This past weekend, I attended MPLS. St. Paul magazine’s Fit Fest presented by Northwestern Health Sciences University with my friend, the mysterious V (she values her privacy). By fest’s end, we decided that we must do it again next year. Don’t you love it when you try something new and are so glad that you did?
The day was just what I needed to regroup and shift my focus back into fitness gear. After all, the past few weeks have been filled with: a birthday trip to Chicago filled with delicious food and a chance to see an amazing show, coming down with a wicked cold (or the flu) two days before moving to our new house, medicating my way through the move, and Valentine’s Day. During those weeks, I was too busy celebrating-sick-stressed to care much about what I consumed. Post Fit Fest, I’m ready to get after it.
Our Day at Fit Fest
At 8 a.m we took weRow Sculpt led by Tish Watson, owner of weRow. Oh did we work! Red faced and smiling we went upstairs to check out some of the vendor booths (more on that later). I’d never heard of row fitness classes before. If you have a chance, take one. If you’re in Minneapolis and have a chance, take one at the weRow studio.
Next up was Turbo Kick led by Janelle Schirmers of Beachbody LIVE. About 10 years ago I took a Turbo Kick class and hated it. I’m glad I decided to give it another chance. Turbo Kick led by Janelle has a fun party vibe and I had a blast. It was high intensity with lots of water breaks.
At 11, we parted, because V wanted to Zumba and I wanted to Barre Bliss. Even though the Barre Bliss class was super low intensity (it’s a mix of yoga, pilates, and ballet), I could feel my muscles working beyond exhaustion. One new-to-me exercise: push-ups done in a downward dog position. It felt great having my arm and shoulder muscles worked in a different way. I will be doing those again. The class was the perfect final workout for the day.
We lunched on food provided by Wedge Community Co-Op. I selected the Italian Focaccia with Italian-marinated peppers and red onion, tomato, fresh basil, smoked provolone on a baked rosemary focaccia. Yum!

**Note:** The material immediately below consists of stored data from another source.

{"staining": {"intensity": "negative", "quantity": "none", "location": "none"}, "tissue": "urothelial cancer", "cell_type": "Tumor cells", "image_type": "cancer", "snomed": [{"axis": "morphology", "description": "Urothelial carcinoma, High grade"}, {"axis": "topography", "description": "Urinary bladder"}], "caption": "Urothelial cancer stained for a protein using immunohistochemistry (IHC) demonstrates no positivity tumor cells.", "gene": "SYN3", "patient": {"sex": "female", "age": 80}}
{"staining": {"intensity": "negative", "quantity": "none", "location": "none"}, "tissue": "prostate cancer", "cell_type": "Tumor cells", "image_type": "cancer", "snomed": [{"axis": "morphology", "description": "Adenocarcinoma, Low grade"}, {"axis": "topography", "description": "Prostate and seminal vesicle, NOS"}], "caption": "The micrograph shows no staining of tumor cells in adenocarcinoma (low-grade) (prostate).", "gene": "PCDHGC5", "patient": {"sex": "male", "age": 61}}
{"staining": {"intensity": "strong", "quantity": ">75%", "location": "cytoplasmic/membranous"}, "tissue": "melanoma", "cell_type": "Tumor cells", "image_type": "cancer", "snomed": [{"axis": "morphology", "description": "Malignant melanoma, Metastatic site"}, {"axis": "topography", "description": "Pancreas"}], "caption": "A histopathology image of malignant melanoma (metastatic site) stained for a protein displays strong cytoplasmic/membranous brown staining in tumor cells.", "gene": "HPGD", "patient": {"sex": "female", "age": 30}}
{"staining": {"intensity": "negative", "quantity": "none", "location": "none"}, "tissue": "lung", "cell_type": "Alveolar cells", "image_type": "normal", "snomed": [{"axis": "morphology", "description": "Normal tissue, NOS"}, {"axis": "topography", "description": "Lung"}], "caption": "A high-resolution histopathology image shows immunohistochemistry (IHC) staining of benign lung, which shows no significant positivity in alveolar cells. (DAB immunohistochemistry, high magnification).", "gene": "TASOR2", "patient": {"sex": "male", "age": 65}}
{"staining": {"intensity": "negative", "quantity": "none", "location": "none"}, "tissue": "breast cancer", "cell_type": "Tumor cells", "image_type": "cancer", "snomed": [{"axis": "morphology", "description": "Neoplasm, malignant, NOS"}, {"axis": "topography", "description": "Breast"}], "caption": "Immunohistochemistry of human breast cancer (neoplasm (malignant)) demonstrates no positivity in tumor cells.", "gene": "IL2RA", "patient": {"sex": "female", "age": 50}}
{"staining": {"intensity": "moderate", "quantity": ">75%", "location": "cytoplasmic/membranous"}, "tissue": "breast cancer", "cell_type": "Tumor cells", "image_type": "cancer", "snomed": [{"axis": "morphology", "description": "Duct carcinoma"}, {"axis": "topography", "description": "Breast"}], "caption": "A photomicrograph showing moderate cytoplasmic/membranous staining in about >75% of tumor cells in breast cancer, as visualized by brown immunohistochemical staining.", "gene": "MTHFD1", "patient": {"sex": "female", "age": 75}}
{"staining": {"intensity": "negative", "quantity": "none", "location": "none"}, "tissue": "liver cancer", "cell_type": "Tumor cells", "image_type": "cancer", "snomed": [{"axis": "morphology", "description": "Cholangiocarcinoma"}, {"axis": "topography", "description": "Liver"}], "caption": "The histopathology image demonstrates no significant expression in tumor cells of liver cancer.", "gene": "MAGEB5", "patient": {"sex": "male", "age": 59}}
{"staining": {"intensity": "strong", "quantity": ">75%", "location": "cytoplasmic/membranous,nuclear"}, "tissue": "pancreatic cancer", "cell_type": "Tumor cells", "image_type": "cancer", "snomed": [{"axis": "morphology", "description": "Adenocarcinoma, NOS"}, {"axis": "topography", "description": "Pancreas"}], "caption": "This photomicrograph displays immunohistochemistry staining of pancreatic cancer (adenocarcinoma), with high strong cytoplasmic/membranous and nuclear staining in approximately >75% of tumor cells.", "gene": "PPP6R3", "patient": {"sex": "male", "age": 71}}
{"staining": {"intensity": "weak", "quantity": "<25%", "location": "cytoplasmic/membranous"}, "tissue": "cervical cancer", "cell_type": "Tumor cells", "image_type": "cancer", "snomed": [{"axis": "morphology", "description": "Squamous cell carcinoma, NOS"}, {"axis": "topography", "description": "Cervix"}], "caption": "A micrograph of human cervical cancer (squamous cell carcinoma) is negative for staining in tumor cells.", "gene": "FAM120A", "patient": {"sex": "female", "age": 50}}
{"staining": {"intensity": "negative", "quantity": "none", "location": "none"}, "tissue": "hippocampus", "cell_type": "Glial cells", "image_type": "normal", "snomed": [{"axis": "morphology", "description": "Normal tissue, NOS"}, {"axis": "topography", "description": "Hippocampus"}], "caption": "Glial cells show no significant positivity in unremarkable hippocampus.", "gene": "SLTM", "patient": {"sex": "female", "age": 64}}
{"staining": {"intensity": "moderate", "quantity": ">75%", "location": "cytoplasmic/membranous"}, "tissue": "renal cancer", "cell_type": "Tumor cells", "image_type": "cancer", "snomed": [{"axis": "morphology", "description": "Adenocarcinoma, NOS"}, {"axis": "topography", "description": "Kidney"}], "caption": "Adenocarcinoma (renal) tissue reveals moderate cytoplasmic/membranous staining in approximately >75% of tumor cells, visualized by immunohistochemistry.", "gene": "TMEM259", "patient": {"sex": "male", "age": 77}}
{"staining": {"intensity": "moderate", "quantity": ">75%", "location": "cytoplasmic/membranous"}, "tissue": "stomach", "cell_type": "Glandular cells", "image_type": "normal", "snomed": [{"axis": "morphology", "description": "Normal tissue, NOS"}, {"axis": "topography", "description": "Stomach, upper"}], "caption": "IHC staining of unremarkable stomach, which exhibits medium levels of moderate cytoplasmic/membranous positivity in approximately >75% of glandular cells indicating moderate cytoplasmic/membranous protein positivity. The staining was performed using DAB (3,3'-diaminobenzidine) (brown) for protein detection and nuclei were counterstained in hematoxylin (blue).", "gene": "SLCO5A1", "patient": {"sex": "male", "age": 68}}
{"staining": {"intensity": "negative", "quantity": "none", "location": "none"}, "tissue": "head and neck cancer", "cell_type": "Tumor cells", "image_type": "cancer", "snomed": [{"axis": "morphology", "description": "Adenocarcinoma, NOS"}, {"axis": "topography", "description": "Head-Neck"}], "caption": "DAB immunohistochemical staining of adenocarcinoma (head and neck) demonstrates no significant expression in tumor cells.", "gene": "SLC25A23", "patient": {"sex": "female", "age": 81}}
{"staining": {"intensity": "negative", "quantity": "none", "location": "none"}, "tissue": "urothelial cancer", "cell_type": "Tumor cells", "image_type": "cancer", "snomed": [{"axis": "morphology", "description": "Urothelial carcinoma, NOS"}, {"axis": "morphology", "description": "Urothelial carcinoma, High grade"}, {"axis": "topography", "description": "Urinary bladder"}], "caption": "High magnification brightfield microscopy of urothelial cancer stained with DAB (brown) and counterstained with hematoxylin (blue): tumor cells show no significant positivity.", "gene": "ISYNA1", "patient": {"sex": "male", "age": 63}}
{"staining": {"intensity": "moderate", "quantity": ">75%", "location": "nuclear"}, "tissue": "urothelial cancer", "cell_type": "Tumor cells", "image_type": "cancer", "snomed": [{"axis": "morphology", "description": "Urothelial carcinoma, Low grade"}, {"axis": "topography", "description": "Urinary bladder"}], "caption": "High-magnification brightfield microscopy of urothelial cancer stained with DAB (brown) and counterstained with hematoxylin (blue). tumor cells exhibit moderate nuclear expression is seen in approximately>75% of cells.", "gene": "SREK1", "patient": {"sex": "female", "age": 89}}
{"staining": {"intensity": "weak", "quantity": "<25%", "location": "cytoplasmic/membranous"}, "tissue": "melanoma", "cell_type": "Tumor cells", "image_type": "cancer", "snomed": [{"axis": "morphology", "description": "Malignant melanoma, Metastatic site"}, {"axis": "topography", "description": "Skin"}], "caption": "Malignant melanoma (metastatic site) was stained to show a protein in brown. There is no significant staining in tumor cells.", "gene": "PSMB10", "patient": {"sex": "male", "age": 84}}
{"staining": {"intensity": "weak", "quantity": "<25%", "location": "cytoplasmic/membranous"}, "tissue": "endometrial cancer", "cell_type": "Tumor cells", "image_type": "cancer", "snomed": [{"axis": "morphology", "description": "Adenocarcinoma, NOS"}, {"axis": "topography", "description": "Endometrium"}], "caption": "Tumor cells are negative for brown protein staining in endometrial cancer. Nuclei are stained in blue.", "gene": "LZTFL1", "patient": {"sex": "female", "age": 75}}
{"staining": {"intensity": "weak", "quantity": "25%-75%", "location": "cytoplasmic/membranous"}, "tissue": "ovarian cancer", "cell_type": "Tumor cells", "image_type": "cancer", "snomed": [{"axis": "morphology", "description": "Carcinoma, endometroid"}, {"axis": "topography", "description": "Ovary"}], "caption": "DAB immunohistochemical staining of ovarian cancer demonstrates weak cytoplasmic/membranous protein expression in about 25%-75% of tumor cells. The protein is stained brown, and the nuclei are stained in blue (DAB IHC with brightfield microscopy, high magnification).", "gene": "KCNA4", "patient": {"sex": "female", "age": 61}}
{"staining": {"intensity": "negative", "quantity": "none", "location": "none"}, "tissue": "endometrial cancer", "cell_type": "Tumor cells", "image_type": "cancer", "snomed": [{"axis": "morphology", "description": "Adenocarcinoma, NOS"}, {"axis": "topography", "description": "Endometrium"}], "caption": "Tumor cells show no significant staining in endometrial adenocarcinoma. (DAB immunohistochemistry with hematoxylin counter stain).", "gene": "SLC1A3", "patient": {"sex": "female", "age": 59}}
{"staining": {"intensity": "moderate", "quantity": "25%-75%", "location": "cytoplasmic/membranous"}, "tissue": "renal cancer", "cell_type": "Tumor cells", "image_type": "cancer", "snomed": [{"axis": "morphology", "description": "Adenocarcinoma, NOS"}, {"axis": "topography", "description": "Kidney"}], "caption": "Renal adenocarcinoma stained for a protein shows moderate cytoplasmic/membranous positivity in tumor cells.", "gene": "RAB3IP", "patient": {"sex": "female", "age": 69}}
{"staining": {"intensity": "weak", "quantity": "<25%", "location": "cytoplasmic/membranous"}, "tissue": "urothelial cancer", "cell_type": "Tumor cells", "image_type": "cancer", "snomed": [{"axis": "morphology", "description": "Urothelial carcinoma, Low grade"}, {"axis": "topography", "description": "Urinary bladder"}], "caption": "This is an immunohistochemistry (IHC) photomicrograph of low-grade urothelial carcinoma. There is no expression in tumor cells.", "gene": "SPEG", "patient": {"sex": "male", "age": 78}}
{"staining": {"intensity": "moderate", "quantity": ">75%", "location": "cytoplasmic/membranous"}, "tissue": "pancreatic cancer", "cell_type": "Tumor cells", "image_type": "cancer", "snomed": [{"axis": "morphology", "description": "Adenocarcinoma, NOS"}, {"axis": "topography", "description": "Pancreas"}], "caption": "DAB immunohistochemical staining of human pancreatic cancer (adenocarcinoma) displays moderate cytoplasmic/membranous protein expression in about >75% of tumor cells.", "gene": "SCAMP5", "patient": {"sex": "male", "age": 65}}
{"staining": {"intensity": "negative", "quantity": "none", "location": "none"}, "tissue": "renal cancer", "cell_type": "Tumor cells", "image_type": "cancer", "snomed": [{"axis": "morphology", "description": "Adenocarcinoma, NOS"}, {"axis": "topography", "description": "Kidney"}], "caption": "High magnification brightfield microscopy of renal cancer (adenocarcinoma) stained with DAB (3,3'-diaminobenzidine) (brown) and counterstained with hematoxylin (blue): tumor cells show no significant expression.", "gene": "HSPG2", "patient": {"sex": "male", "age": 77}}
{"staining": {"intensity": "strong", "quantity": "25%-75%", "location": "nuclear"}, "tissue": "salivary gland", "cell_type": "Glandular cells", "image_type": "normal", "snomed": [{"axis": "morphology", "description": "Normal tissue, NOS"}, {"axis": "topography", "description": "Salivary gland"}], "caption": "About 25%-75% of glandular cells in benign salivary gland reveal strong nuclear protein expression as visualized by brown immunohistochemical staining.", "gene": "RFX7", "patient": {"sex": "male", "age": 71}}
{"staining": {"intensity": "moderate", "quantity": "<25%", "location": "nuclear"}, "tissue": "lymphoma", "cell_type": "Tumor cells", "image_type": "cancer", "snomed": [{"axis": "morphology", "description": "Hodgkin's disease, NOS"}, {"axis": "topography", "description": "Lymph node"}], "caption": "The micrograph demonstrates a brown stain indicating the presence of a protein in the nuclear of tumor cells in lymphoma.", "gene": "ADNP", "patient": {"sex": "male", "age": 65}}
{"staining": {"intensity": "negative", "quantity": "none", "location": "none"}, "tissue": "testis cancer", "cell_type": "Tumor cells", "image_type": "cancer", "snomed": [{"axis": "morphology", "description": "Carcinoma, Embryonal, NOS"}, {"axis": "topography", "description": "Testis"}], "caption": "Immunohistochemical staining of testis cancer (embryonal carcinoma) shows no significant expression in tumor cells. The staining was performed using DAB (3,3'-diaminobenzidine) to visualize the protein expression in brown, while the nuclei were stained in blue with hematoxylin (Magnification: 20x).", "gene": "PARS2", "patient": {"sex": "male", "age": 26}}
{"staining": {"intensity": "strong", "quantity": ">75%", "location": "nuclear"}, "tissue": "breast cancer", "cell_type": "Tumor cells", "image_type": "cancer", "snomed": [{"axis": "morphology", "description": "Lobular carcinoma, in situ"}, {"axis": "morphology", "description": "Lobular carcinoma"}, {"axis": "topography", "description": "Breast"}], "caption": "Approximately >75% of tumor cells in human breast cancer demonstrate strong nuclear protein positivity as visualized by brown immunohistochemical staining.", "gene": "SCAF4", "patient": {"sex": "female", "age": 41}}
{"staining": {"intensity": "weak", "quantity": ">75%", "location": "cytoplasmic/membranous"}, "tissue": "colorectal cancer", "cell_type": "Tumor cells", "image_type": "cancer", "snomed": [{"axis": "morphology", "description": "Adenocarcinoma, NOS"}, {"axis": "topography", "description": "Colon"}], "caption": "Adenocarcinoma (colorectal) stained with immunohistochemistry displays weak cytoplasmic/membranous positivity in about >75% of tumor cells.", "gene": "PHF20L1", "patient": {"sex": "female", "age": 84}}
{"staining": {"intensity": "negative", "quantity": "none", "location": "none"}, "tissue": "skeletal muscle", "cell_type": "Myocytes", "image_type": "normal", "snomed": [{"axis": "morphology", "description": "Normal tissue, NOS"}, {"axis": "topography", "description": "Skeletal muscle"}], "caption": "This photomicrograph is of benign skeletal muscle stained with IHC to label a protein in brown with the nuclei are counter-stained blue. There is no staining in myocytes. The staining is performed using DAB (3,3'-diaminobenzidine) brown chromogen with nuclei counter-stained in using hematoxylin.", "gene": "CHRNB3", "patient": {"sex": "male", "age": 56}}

Then we wandered around to the vendor booths we hadn’t had a chance to visit yet (including The Aviary‘s Aerial Fitness Demo – so fun!).
The one and only seminar we went to (and I am so glad we stayed and went to it) was: From a Cubicle to a US Olympian in Two Years presented by Mechelle Lewis Freeman. Lewis-Freeman is also the founder of TrackGirlz, an organization that promotes confidence, community, and healthy lifestyles through fitness events, leaderships camps, and athletic leisure apparel. After her speech and Q&A, I felt inspired, capable, and ready to choose the greater for me options in life even if I have to do them afraid.
Here’s what I learned:
- You can do anything for 2 minutes. You can do anything for 90 seconds. You can do anything for 8 seconds. Workout instructors are not lying when they say this. You can begrudge them and curse them all you want during those final minutes and seconds, it won’t make them wrong.
- My body can push harder than I make it on the regular and that is why I am going to start taking more fitness classes.
- There is a company called Origin Meals that creates chef-driven, handmade, gluten-free & dairy-free meals (paleo, modified paleo, and vegetarian) serving parts of Minnesota, Wisconsin, and Illinois. There are pick-ups available in my hometown and I had no idea until I was at an event in the big city. V and I tried samples of their chicken corn chowder. It was delicious! I will be giving one of their meal plans a try soon.
- I am lean. The Bod Pod told me so. My fat % is 18.9. The next level to get to is Ultra Lean, which according to the Bod Pod Body Composition Tracking System Analysis, is the fat level often found in elite athletes. I need to lose .9% of my fat mass to get there.
- Impossible is nothing. Mechelle Lewis Freeman shared this quote of Muhammad Ali’s a few times during her speech. Here is the full quote: Impossible is just a word thrown around by small men who find it easier to live in the world they’ve been given than to explore the power they have to change it. Impossible is not a fact. It’s an opinion. Impossible is potential. Impossible is temporary. Impossible is nothing.
- Sometimes, even an Olympic athlete has to do what they’re doing afraid.
The fest went from 8a.m. – 2p.m and cost $35. We were given a swag bag at the end of the event filled with information, coupons, a Step One Dark Chocolate Crunch Bar, and more. Lunch was included. In other words, it was a great value (imho).